Records contained in a dataset:
******************************

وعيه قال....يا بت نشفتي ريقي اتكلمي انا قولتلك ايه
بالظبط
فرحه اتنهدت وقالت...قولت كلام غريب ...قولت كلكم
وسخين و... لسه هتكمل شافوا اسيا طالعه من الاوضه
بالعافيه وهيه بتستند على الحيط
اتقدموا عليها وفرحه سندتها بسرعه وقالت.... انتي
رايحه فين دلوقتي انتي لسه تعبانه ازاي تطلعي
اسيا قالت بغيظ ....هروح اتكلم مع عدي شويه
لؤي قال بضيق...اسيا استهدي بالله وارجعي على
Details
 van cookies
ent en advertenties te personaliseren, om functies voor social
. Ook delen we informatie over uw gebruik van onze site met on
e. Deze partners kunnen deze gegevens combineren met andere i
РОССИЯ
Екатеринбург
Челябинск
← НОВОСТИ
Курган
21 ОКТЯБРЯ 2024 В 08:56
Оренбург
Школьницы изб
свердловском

******************************

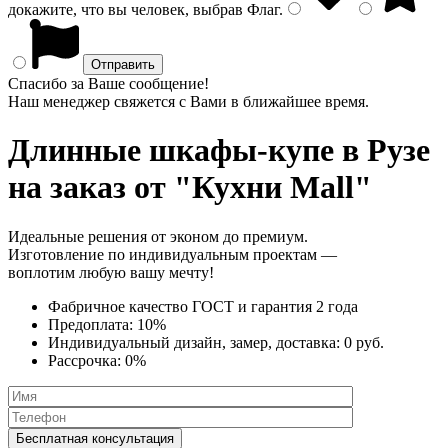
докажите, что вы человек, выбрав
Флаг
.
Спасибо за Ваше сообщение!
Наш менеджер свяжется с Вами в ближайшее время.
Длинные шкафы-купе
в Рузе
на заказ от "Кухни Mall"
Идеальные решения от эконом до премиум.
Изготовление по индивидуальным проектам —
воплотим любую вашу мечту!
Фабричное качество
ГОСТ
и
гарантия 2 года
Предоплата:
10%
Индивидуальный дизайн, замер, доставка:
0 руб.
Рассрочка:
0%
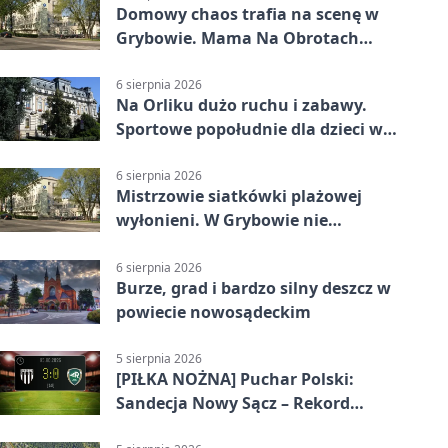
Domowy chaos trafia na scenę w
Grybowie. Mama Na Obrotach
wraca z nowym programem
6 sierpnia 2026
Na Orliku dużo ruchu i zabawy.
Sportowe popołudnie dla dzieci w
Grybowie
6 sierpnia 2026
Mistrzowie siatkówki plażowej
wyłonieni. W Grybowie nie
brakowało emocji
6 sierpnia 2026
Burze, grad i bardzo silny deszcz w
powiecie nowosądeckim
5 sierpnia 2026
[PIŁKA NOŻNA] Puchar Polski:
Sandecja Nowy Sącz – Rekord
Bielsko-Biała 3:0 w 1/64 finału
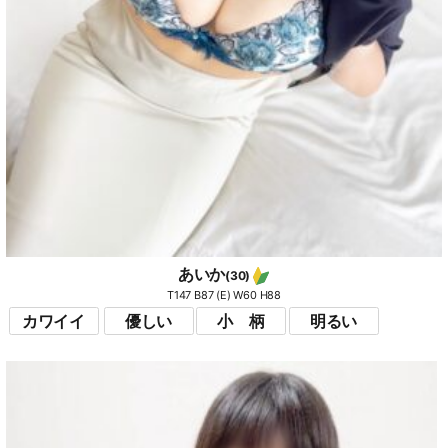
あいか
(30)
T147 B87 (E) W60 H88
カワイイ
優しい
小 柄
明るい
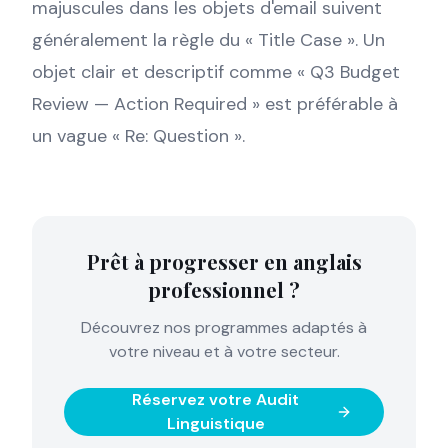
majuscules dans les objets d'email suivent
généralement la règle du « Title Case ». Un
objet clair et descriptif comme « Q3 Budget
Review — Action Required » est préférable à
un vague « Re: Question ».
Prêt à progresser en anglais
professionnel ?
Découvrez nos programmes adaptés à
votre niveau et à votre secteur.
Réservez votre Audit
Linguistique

******************************

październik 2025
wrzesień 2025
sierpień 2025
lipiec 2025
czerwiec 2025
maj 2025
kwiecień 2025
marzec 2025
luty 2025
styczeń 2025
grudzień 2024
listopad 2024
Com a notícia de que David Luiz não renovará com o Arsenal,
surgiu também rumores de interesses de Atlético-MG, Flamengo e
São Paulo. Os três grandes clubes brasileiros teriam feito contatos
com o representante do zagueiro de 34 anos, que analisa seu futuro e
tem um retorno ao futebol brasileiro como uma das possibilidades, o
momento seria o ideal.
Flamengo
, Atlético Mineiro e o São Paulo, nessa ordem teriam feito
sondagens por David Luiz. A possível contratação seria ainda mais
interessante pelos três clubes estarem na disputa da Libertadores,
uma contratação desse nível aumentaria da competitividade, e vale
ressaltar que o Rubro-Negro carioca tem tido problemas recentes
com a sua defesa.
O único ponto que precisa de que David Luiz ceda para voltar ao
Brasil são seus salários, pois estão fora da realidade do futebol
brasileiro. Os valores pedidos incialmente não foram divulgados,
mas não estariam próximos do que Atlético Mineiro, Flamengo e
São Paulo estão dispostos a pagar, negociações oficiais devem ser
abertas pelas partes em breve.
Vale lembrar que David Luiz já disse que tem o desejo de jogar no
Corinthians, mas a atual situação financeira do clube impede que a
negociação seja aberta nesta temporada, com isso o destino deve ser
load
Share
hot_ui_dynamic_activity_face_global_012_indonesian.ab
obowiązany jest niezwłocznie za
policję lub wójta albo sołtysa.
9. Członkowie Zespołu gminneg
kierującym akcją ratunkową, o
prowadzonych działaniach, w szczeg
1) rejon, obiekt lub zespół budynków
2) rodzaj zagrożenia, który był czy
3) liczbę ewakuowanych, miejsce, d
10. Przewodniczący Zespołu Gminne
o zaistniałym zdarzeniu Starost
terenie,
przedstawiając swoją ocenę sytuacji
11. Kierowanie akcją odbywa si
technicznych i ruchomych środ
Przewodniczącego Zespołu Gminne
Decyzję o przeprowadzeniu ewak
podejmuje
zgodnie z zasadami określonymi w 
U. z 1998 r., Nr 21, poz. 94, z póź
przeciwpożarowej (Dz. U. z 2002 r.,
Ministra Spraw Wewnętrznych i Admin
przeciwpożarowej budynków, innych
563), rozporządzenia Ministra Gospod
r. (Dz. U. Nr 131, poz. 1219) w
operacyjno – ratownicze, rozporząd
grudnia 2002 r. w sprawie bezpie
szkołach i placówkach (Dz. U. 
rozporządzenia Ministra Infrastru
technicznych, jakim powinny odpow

******************************

Among the lines of the records above, count those containing the word "rozporządzenia", then give the number by itself.

2